«Le patronat s’est affaibli»

Belkacem Boukherouf. Universitaire

«Le patronat s’est affaibli»

El Watan, 27 novembre 2014

-Le Forum des chefs d’entreprises (FCE) s’apprête à renouveler son équipe dirigeante. Quel rôle peut tenir aujourd’hui le capital privé ?

Toutes les économies compétitives sont fondamentalement basées sur une initiative privée, épanouie et libérée. L’Algérie ne peut y échapper. Ceci est d’autant important que l’expérience du secteur privé est assez traumatisante et a montré des limites quant à sa capacité à se construire dans la performance. Il est vrai qu’il y a une trajectoire historique, qui explique l’attachement quasi viscéral au secteur public, mais le salut ne viendrait que de l’inversement de la tendance qui fera passer en prime le secteur privé.

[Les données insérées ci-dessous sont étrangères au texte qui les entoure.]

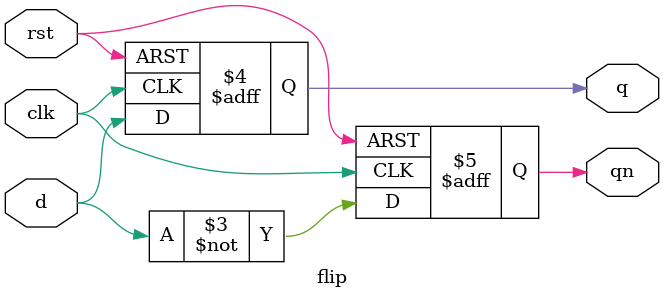
<source format=v>
module flip(clk,rst,d,q,qn);

input clk,rst,d;
output reg q,qn;

always @ (posedge clk ,negedge rst)

begin

if(!rst)
  begin
    q <= 1'b0;
    qn <= 1'b1;
  end
 else
   begin
     q <= d;
     qn <= ~d;
   end
   
end

endmodule






</source>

La libération de la dynamique économique au profit de l’investisseur privé ne peut que renforcer l’essor d’une économie à taille réduite et fortement dépendante du seul marché des hydrocarbures. L’entrepreneuriat privé est effectivement le seul à pouvoir amorcer les voies de diversification parce que l’investisseur privé, opportuniste et cherchant la performance, veillera à la captation de toutes les opportunités d’investissement porteur et tâchera à réduire le risque en multipliant et en variant ses mises entrepreneuriales. Aussi, l’investisseur privé, libéré du joug bureaucratique, peut aussi saisir les opportunités du marché international contrairement au secteur public (algérien s’entend), hostile et peu porté sur l’internationalisation.

-Le patronat algérien est-il suffisamment influent pour peser sur les choix de politiques économiques?

Je ne le pense pas. Le FCE s’est affaibli à partir du moment où il a perdu son autonomie décisionnelle et en politisant (au sens électoral) ses missions. En cela, la représentativité est entachée. Il n’en demeure pas qu’en tant que réseau de porteurs de capitaux et de créateurs de valeurs, les patrons peuvent organiser leurs actions de lobbying pour accompagner la production législative qui organise l’économie nationale. De tels choix relèvent plus de la volonté politique des institutions que d’un simple effort volontariste d’une des organisations représentant l’entrepreneuriat algérien. Il faut plus que ça pour y arriver. Notamment en termes de prise de conscience des limites idéologiques et des insuffisances structurelles du modèle jusque-là adopté. Le Forum des chefs d’entreprises doit être le terreau d’émergence de grandes puissances industrielles et encourager l’émergence d’un entrepreneuriat fort et dynamique.

-Quelle voie doit emprunter le privé pour placer l’entreprise au cœur des stratégies de développement ?

Une seule voie : il doit se repositionner sur l’échiquier économique en devenant un contre-pouvoir sérieux qui pèserait sur les choix politiques que de se maintenir comme «applaudimètre protocolaire», puis s’organiser en puissant réseau capable de faire émerger des voies porteuses de libération d’initiative. Le Forum des chefs d’entreprises doit aussi chercher à renforcer son poids en tant que force de propositions en s’ouvrant sur les autres partenaires et la société civile agissante. C’est à ce prix qu’émergeront des entreprises et des initiatives à même de rendre notre économie attractive et compétitive.